The Hearing Loss Association of America has also confirmed the threat of “everyday” noises in association with hearing loss or damage. Although some hearing loss occurs from our genetic make-up, a major cause of hearing loss, in our society, is noise exposure.
Once the tiny hair cells in the ear are damaged or destroyed, they cannot be replaced. Noise is the most common cause for hearing loss and it is completely preventable! We can actually protect those hair cells, and create environments where hearing loss can be obsolete.
Therefore, hair dryers can, in fact, cause hearing damage. However, this is just one of many objects that has the ability to produce a noise output that is harming your hearing. The following is a list of warning signs for dangerous noise levels by The Hearing Loss Association of America.
The noise is too loud when:
- You have to raise your voice to be understood by someone standing nearby
- The noise hurts your ears
- You develop a buzzing or ringing sound in your ears, even temporarily
- You do not hear as well as you normally do until several hours after you get away from the noise.
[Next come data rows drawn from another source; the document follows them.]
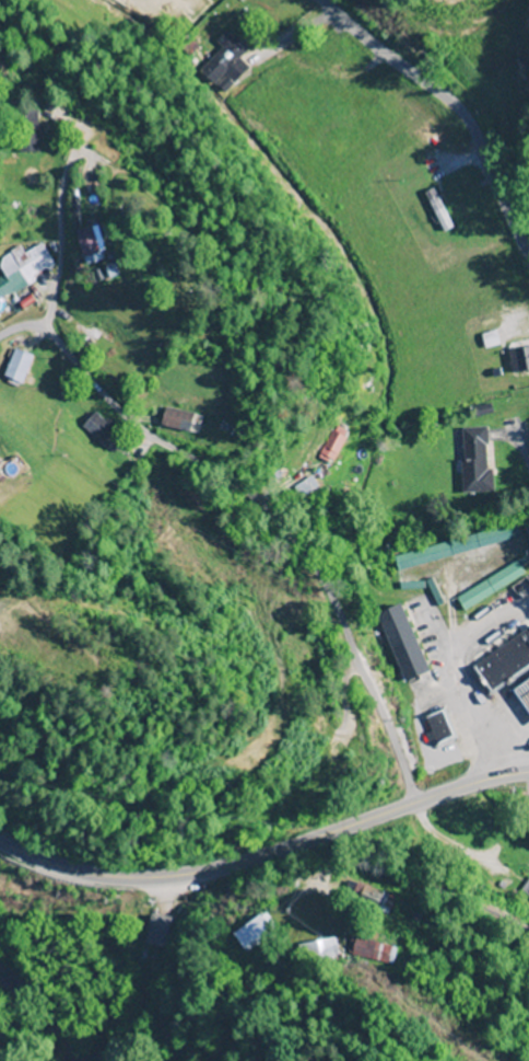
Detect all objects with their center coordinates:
building: (191, 6)
road: (454, 114)
building: (25, 140)
building: (462, 180)
building: (437, 210)
road: (62, 218)
building: (83, 243)
park: (169, 255)
building: (20, 265)
building: (478, 317)
road: (25, 320)
building: (518, 358)
building: (14, 366)
building: (177, 420)
building: (473, 460)
road: (293, 517)
building: (466, 565)
building: (399, 642)
building: (502, 662)
building: (523, 695)
building: (441, 728)
road: (266, 856)
building: (359, 895)
building: (155, 932)
building: (248, 932)
building: (315, 950)
building: (363, 952)
road: (176, 973)
river: (51, 999)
We live in an extremely noisy world. Volume and length of exposure to noise in this world can damage our delicate hearing instruments; our ears. Some other common house hold items that you may not consider a threat to your hearing include: food processors, vacuum cleaners, and your alarm clock.
By being aware of noise levels, we can better protect our hearing ability. In the case of this article, even the common hair dryer should be considered.